Storage Instructions
Store curry in an airtight container in the refrigerator for up to 4 days. The flavors deepen overnight as the paste continues to infuse the coconut milk—many argue it’s even better on day two. Freeze for up to 3 months in portion-sized containers. Reheat gently on the stovetop, adding a splash of coconut milk or vegetable stock if needed. Add fresh herbs and crispy shallots only when serving, never before storing, to maintain their textural integrity.
Frequently Asked Questions
Is this Vietnamese recipe healthy?
Yes, this Vietnamese plant-based recipe is exceptionally healthy. It’s 100% vegan and organic, packed with anti-inflammatory ingredients like turmeric, galangal, and lemongrass. With only 385 calories, 28g of healthy fats from coconut, and 7g of fiber per serving, it supports heart health, digestion, and sustained energy without any processed ingredients or animal products.

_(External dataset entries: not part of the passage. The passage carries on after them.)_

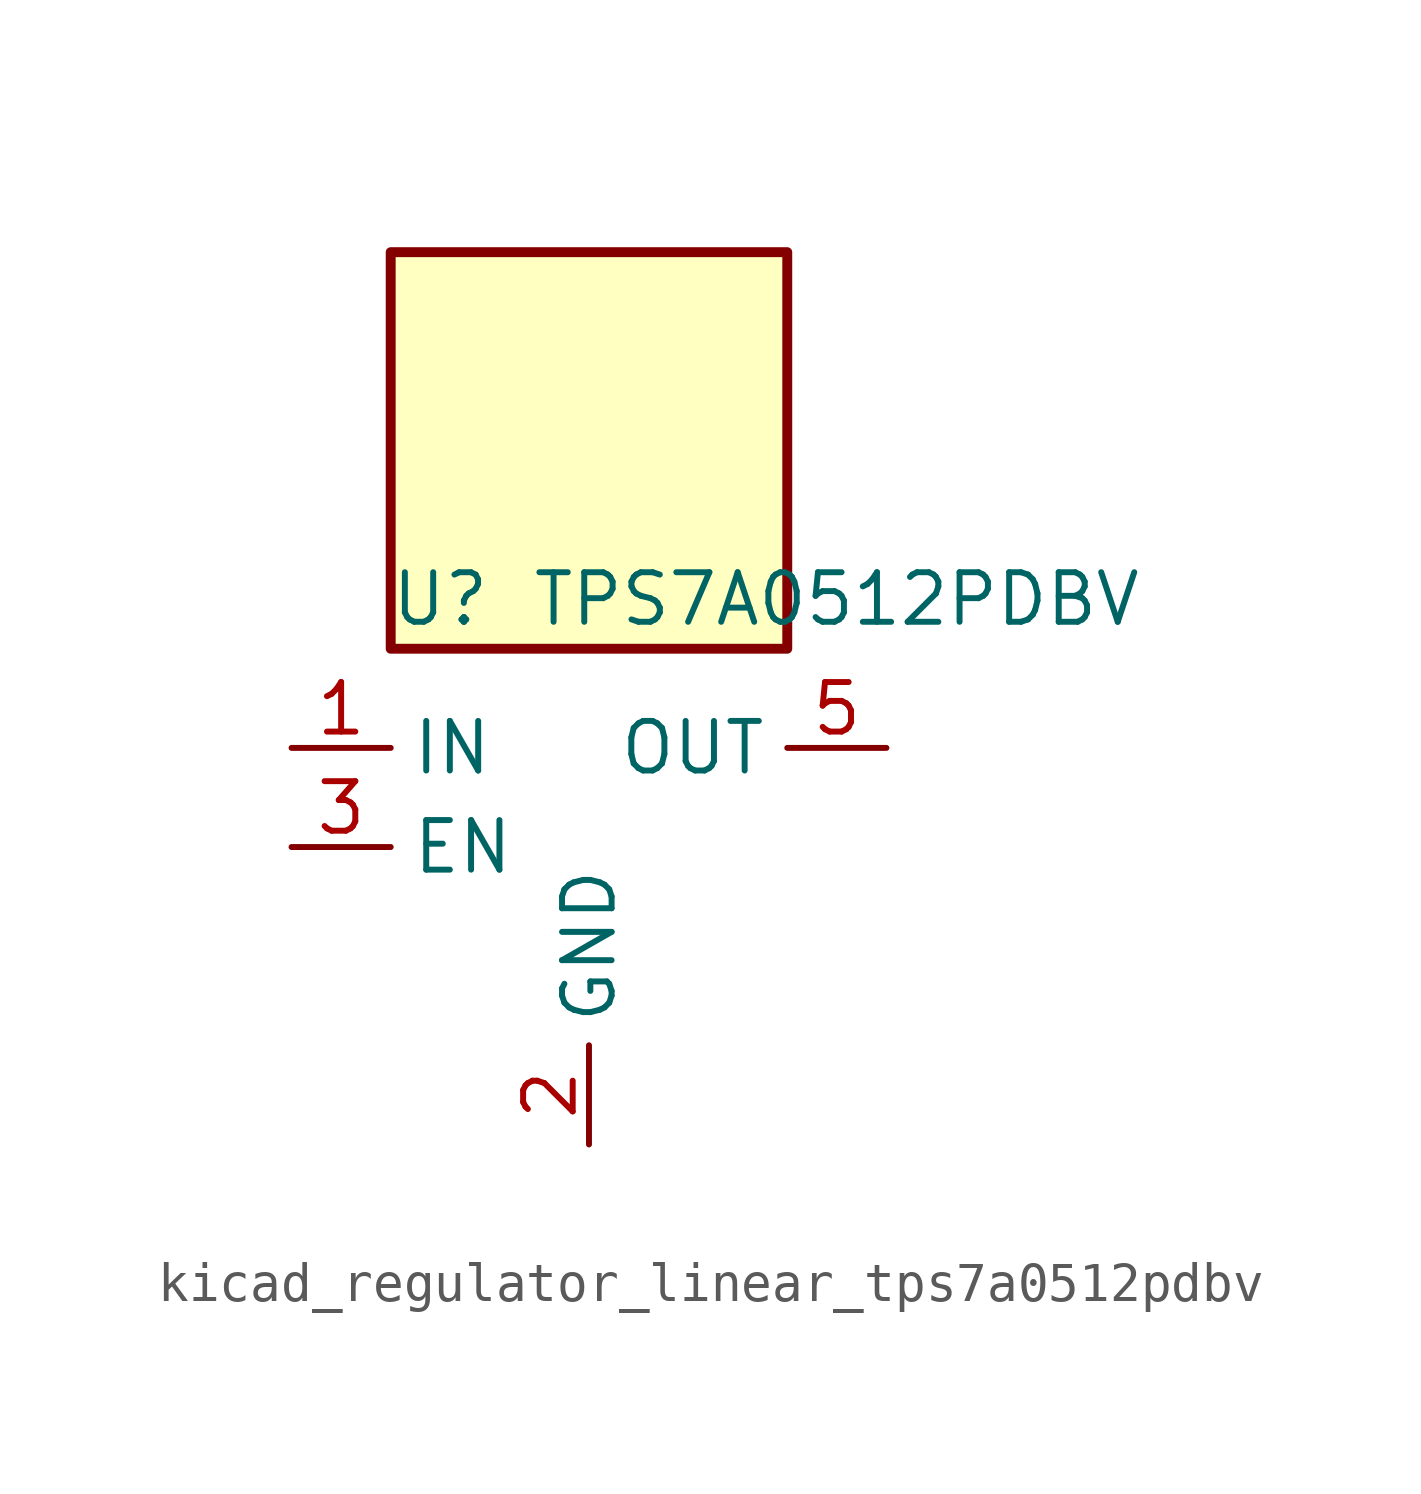
<source format=kicad_sym>
(kicad_symbol_lib
  (version 20220914)
  (generator kicad_symbol_editor)
  (symbol "kicad_regulator_linear_tps7a0512pdbv"
    (property "Reference" "U"
      (at -3.81 6.35 0)
      (effects (font (size 1.27 1.27))))
    (property "Value" "TPS7A0512PDBV"
      (at 6.35 6.35 0)
      (effects (font (size 1.27 1.27))))
    (symbol "kicad_regulator_linear_tps7a0512pdbv_0_1"
      (rectangle (start 5.08 15.24) (end -5.08 5.08) (stroke (width 0.254) (type default)) (fill (type background)))
      (pin power_in line (at -7.62 2.54 0) (length 2.54) (name "IN" (effects (font (size 1.27 1.27)))) (number "1" (effects (font (size 1.27 1.27)))))
      (pin power_in line (at 0 -7.62 90) (length 2.54) (name "GND" (effects (font (size 1.27 1.27)))) (number "2" (effects (font (size 1.27 1.27)))))
      (pin input line (at -7.62 0 0) (length 2.54) (name "EN" (effects (font (size 1.27 1.27)))) (number "3" (effects (font (size 1.27 1.27)))))
      (pin no_connect line (at 5.08 0 180) (length 2.54) hide (name "NC" (effects (font (size 1.27 1.27)))) (number "4" (effects (font (size 1.27 1.27)))))
      (pin power_out line (at 7.62 2.54 180) (length 2.54) (name "OUT" (effects (font (size 1.27 1.27)))) (number "5" (effects (font (size 1.27 1.27))))))))
</source>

Can I meal prep this Vietnamese curry?
Absolutely. This Vietnamese plant-based recipe is ideal for meal prep. Make the curry paste on Sunday (stores 1 week refrigerated, 3 months frozen), then cook the full curry mid-week. The dish keeps 4 days refrigerated and actually improves in flavor as it sits. Pack with rice or noodles in separate containers, and add fresh herbs and crispy shallots just before eating to maintain texture.
What are the health benefits of this plant-based Vietnamese curry?
This recipe offers multiple health benefits rooted in traditional Southeast Asian medicine. Lemongrass aids digestion and reduces bloating, galangal has potent anti-inflammatory properties comparable to ginger, and turmeric contains curcumin for joint health. The coconut milk provides healthy MCT fats that support brain function, while the diverse vegetables deliver essential vitamins, minerals, and gut-friendly prebiotic fiber. It’s naturally gluten-free, dairy-free, and cholesterol-free.